**ACTION ITEM**
Arrange the text lines of the material below into a numbered list, one item per line, omitting any blank lines. Leave the pictures out of the answer.

Dataset entries:
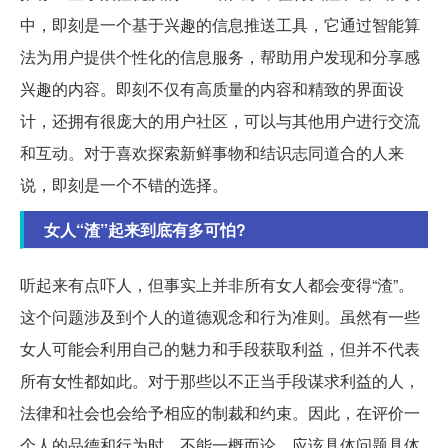
中，即刻是一个基于兴趣的信息推送工具，它通过智能算
法为用户提供个性化的信息服务，帮助用户发现和分享感
兴趣的内容。即刻不仅有高质量的内容和精致的界面设
计，还拥有很庞大的用户社区，可以与其他用户进行交流
和互动。对于喜欢探索新鲜事物和结识志同道合的人来
说，即刻是一个不错的选择。
女人“渣”起来到底有多可怕?
听起来有点吓人，但事实上并非所有女人都会变得“渣”。
这个问题涉及到个人的道德观念和行为准则。虽然有一些
女人可能会利用自己的魅力和手段获取利益，但并不代表
所有女性都如此。对于那些以不正当手段谋求利益的人，
法律和社会也会给予相应的制裁和约束。因此，在评价一
个人的品德和行为时，不能一概而论，应该具体问题具体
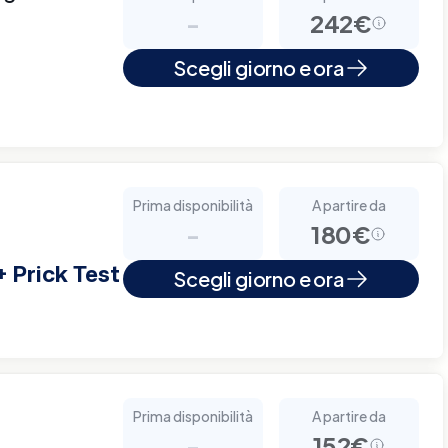
-
242€
Scegli giorno e ora
Prima disponibilità
A partire da
-
180€
+ Prick Test
Scegli giorno e ora
Prima disponibilità
A partire da
-
152€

**FINAL ANSWER**
1. 中，即刻是一个基于兴趣的信息推送工具，它通过智能算
2. 法为用户提供个性化的信息服务，帮助用户发现和分享感
3. 兴趣的内容。即刻不仅有高质量的内容和精致的界面设
4. 计，还拥有很庞大的用户社区，可以与其他用户进行交流
5. 和互动。对于喜欢探索新鲜事物和结识志同道合的人来
6. 说，即刻是一个不错的选择。
7. 女人“渣”起来到底有多可怕?
8. 听起来有点吓人，但事实上并非所有女人都会变得“渣”。
9. 这个问题涉及到个人的道德观念和行为准则。虽然有一些
10. 女人可能会利用自己的魅力和手段获取利益，但并不代表
11. 所有女性都如此。对于那些以不正当手段谋求利益的人，
12. 法律和社会也会给予相应的制裁和约束。因此，在评价一
13. 个人的品德和行为时，不能一概而论，应该具体问题具体
14. -
15. 242€
16. Scegli giorno e ora
17. Prima disponibilità
18. A partire da
19. -
20. 180€
21. + Prick Test
22. Scegli giorno e ora
23. Prima disponibilità
24. A partire da
25. -
26. 152€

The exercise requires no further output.